Associate HMS Dean for UME at Boston Children's Hospital Boston Children's Hospital Boston, Massachusetts, United States
Background: In response to the scarcity of primary care exposure for our pediatric clerkship, we supplemented the clinical experience with a student-led didactic series in which each student prepares a “primary care pearl”. As this program became an integral part of our curriculum, we saw an opportunity to integrate discussions of health equity into presentations that were, by definition, of importance to the students. Objective: The objective of our intervention was to elevate and integrate evidence-based health equity discussions into the pediatric clerkship by utilizing peer-taught presentations of pediatric primary care topics. Design/Methods: During their pediatric clerkship, students prepared a “Primary Care Pearl””: a 5-minute presentation for their peers on a topic of their choosing relevant to pediatric primary care. Facilitators chose 2-3 out of a total of 5-6 student topics each session to supplement with a discussion of a related health equity issue. Facilitators researched topics to ensure discussion was evidence-based and built an evolving session guide consisting of a topic log and related resources to facilitate future discussions of recurrent topics. Between topics, facilitators introduced their prepared health equity discussion. Results: One hundred and twenty two of the 198 (62%) student-led presentations were topics not addressed in other clerkship didactics. Facilitators integrated health equity topics into 90 of the 198 student-led presentations (45%). The three most common topic categories were General Principles and Care of the Well Patient (33%), Disorders of the Newborn & Congenital Disorders (11%), and Behavioral Health (8%). Topics that were supplemented with a facilitator-led health equity discussion were grouped into themes, and most common themes with examples of health equity discussion topics can be found in Table 1.

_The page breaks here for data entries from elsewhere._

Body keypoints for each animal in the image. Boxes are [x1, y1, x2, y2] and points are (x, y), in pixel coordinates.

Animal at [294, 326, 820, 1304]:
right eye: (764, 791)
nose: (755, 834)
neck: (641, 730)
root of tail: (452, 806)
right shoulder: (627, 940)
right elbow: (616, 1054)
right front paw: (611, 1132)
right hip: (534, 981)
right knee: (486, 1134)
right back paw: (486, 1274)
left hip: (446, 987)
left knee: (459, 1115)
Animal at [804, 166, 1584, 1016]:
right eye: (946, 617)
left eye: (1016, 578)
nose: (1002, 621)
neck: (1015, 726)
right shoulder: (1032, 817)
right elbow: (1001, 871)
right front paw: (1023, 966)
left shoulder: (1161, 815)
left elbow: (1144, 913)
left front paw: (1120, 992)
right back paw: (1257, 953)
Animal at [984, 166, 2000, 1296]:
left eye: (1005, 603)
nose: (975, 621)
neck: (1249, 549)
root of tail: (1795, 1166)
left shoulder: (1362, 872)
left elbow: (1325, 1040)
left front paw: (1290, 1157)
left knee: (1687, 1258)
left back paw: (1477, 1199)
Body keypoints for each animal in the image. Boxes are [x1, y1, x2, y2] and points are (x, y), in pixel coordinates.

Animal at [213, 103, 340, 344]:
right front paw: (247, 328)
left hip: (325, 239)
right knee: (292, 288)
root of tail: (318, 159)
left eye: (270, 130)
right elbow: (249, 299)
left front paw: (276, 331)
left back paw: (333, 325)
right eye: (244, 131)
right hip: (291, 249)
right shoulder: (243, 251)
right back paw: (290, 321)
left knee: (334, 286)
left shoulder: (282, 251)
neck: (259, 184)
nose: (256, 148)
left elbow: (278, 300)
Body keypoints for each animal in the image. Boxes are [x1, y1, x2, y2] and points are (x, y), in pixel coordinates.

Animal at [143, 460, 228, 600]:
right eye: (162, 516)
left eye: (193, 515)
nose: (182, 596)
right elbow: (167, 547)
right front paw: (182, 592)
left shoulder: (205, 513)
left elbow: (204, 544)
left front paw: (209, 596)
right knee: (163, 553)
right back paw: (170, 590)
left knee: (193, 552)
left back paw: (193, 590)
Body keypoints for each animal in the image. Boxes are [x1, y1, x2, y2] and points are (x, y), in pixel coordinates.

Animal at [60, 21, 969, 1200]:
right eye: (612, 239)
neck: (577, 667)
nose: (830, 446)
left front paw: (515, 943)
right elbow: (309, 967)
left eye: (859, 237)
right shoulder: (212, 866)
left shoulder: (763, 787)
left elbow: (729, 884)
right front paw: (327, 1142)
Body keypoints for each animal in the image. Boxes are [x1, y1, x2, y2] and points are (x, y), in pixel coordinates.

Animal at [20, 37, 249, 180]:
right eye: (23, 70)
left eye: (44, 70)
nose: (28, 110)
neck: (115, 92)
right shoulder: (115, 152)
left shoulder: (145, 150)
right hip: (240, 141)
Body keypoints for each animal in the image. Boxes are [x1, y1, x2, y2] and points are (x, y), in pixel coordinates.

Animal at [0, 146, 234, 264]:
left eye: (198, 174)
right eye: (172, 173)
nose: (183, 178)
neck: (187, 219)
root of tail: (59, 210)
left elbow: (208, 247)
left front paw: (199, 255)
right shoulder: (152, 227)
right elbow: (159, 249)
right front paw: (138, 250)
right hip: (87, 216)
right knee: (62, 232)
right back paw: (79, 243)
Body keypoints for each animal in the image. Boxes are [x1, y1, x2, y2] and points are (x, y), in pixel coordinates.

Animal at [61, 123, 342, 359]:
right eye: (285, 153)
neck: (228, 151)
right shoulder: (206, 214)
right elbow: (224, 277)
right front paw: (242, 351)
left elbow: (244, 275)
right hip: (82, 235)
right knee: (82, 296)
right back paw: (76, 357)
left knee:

Conclusion(s): When students were asked to teach peers topics of their interest, they broadened the pediatric didactic curriculum covered. Integrating health equity topics into student-led presentations allowed for robust and relevant discussion of health equity topics, partly because students were already engaged with the subject matter. Through building a library of health equity discussion points, effort required to prepare by facilitators decreases with time. This approach allowed us to include a healthy equity lens in our curricular didactics without adding additional sessions and could readily be adapted to other institutions. Next steps include assessment of student perspective on these sessions.